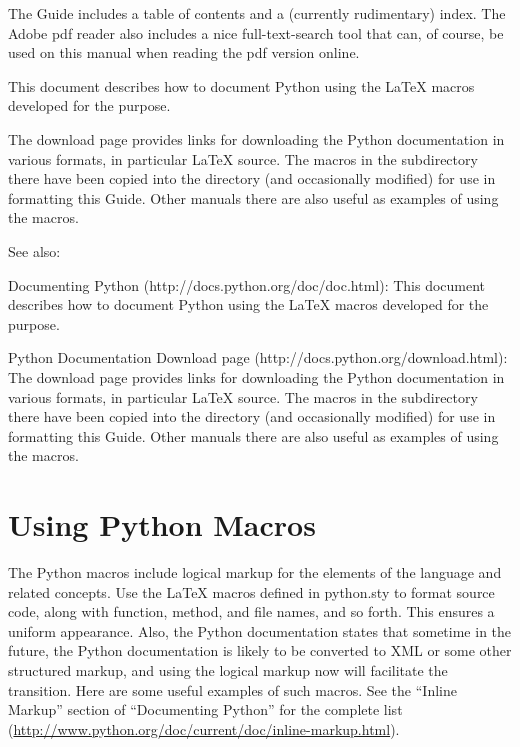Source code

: The Guide includes a table of contents and a (currently rudimentary) index.
The Adobe  pdf reader also includes a nice full-text-search tool that can,
of course, be used on this manual when reading the pdf version online.

\begin{seealso}
 {This
  document describes how to document Python using the \LaTeX{} macros
  developed for the purpose.}

 {The download page provides links for downloading the
  Python documentation in various formats, in particular \LaTeX{} source.
  The macros in the  subdirectory there have been copied
  into the  directory (and occasionally modified) for use
  in formatting this Guide.  Other manuals there are also useful as
  examples of using the macros.}
\end{seealso}
\begin{htmlonly}
See also:

Documenting Python (http://docs.python.org/doc/doc.html): This document
describes how to document Python using the \LaTeX{} macros
developed for the purpose.

Python Documentation Download page (http://docs.python.org/download.html):
The download page provides links for downloading the Python documentation
in various formats, in particular \LaTeX{} source.  The macros in the
 subdirectory there have been copied into the
 directory (and occasionally modified) for use in
formatting this Guide.  Other manuals there are also useful as examples
of using the macros.
\end{htmlonly}

\section{Using Python Macros}

The Python macros include logical markup for the elements of the language
and related concepts.  Use the \LaTeX{} macros defined in python.sty to
format source code, along with function, method, and file names, and so
forth.  This ensures a uniform appearance.  Also, the Python documentation
states that sometime in the future, the Python documentation is likely to
be converted to XML or some other structured markup, and using the logical
markup now will facilitate the transition.  Here are some useful examples
of such macros.  See the ``Inline Markup'' section of ``Documenting Python''
for the complete list
(\url{http://www.python.org/doc/current/doc/inline-markup.html}).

— What the exercise asks —
Leaving the pictures out, output each line of the listing exactly.

— Reply to the task —
Source code

: The Guide includes a table of contents and a (currently rudimentary) index.
The Adobe  pdf reader also includes a nice full-text-search tool that can,
of course, be used on this manual when reading the pdf version online.

\begin{seealso}
 {This
  document describes how to document Python using the \LaTeX{} macros
  developed for the purpose.}

 {The download page provides links for downloading the
  Python documentation in various formats, in particular \LaTeX{} source.
  The macros in the  subdirectory there have been copied
  into the  directory (and occasionally modified) for use
  in formatting this Guide.  Other manuals there are also useful as
  examples of using the macros.}
\end{seealso}
\begin{htmlonly}
See also:

Documenting Python (http://docs.python.org/doc/doc.html): This document
describes how to document Python using the \LaTeX{} macros
developed for the purpose.

Python Documentation Download page (http://docs.python.org/download.html):
The download page provides links for downloading the Python documentation
in various formats, in particular \LaTeX{} source.  The macros in the
 subdirectory there have been copied into the
 directory (and occasionally modified) for use in
formatting this Guide.  Other manuals there are also useful as examples
of using the macros.
\end{htmlonly}

\section{Using Python Macros}

The Python macros include logical markup for the elements of the language
and related concepts.  Use the \LaTeX{} macros defined in python.sty to
format source code, along with function, method, and file names, and so
forth.  This ensures a uniform appearance.  Also, the Python documentation
states that sometime in the future, the Python documentation is likely to
be converted to XML or some other structured markup, and using the logical
markup now will facilitate the transition.  Here are some useful examples
of such macros.  See the ``Inline Markup'' section of ``Documenting Python''
for the complete list
(\url{http://www.python.org/doc/current/doc/inline-markup.html}).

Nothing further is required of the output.